Karena itu, ia mengusulkan pembatasan ketat terhadap jenis pekerjaan yang boleh menggunakan sistem alih daya.

Menurutnya, outsourcing sebaiknya hanya diterapkan pada pekerjaan penunjang tertentu.

Kalau lah tidak bisa, sekurang-kurangnya dibatasi dengan ketat,” ujarnya.

Dalam praktiknya, Said mengusulkan hanya empat atau lima jenis pekerjaan penunjang yang boleh memakai outsourcing.

Yang jadi sorotan, usulan tersebut muncul ketika persoalan ketidakpastian kerja masih banyak dikeluhkan pekerja.

Di sisi lain, perusahaan dinilai perlu menjaga keseimbangan antara efisiensi dan perlindungan tenaga kerja.

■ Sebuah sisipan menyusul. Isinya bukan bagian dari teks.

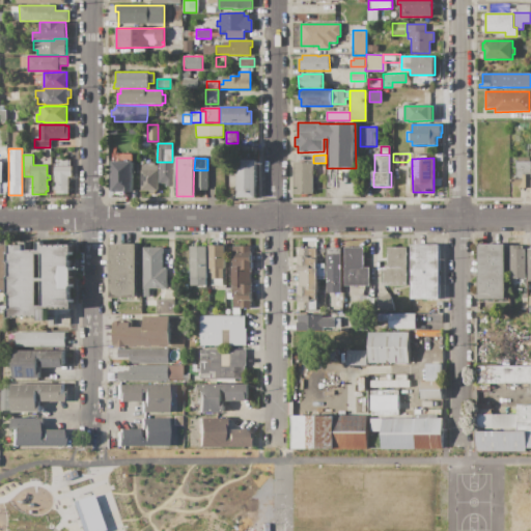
[(54,166),(57,166),(57,160),(68,160),(70,160),(70,166),(72,166),(72,177),(68,177),(68,194),(54,194),(54,191),(53,191),(53,186),(54,186),(54,166)]
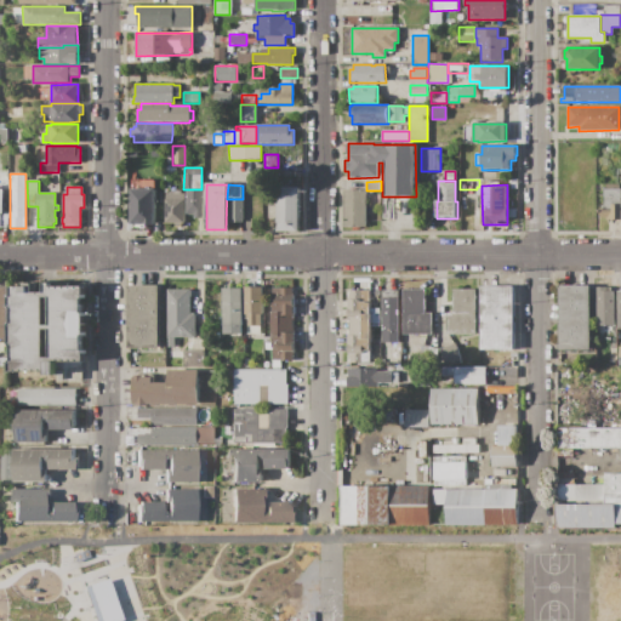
[(300,187),(300,233),(278,234),(278,187),(300,187)]
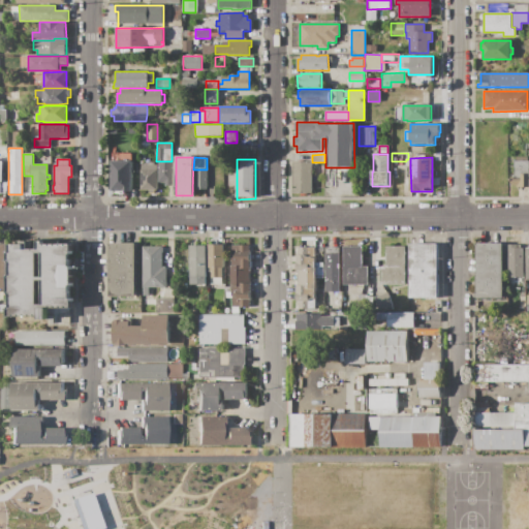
[(132,161),(132,191),(112,191),(111,161),(132,161)]
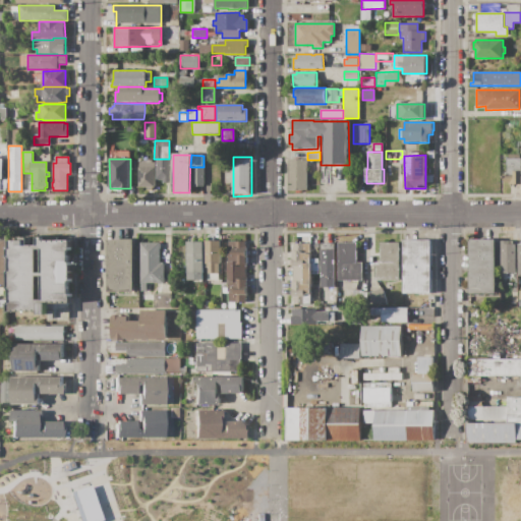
[(171,159),(170,183),(163,183),(163,179),(156,179),(156,159),(169,159),(171,159)]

Kepastian Kerja Jadi Fokus Utama

Said menilai kepastian kerja atau job security menjadi aspek penting dalam meningkatkan kesejahteraan buruh.

Menurutnya, pertumbuhan ekonomi harus diiringi dengan penciptaan pekerjaan berkualitas.

Selain itu, pekerja juga membutuhkan perlindungan yang lebih kuat di tengah kondisi industri saat ini.

Secara faktual, Indonesia masih menghadapi gelombang pemutusan hubungan kerja atau PHK.

Pada saat yang sama, gejala deindustrialisasi turut memengaruhi sektor formal.

Akibatnya, banyak pekerja kehilangan peluang kerja tetap di perusahaan dan pabrik.

Karena itu, Said mengaku akan memberikan berbagai analisis dan masukan kebijakan kepada Presiden Prabowo Subianto.

Said Iqbal Dorong Reindustrialisasi

Penasihat Khusus Presiden, Said Iqbal
Penasihat Khusus Presiden, Said Iqbal

Salah satu langkah yang ingin didorong Said adalah reindustrialisasi.

Menurutnya, sektor formal harus kembali diperkuat agar mampu menyerap tenaga kerja lebih besar.

Kita ingin sektor formal, para pekerja bisa kembali bekerja di pabrik-pabrik,” kata Said.

Tak hanya itu, ia juga ingin memperluas kesempatan kerja di berbagai sektor industri.

Dalam konteks tersebut, penguatan sektor formal dianggap penting untuk mengurangi dampak PHK.

Yang menarik, Said menilai kebijakan ketenagakerjaan harus mampu menjaga keseimbangan antara pertumbuhan ekonomi dan perlindungan pekerja.

Upah Layak dan Jaminan Sosial Jadi Perhatian

Selain kepastian kerja, Said juga menyoroti pentingnya kepastian pendapatan atau income security.

Menurutnya, pekerja harus memperoleh upah layak agar memiliki kemampuan menabung.

Upah yang layak kita harus bisa memastikan bisa menabung,” ujarnya.

Ia menilai peningkatan upah layak dapat memperkuat daya beli masyarakat.

Dampaknya, konsumsi rumah tangga juga berpotensi meningkat.

Daya beli naik, konsumsi naik. Konsumsi naik, ekonomi akan tumbuh,” kata Said.

Selain itu, Said juga menyoroti pentingnya jaminan sosial bagi pekerja.

Menurutnya, kepastian kerja, kepastian pendapatan, dan jaminan sosial akan menjadi tiga fokus utama dalam memberikan saran kebijakan kepada Presiden.

Dalam praktiknya, tiga aspek tersebut dinilai menjadi fondasi utama untuk meningkatkan kesejahteraan buruh di Indonesia.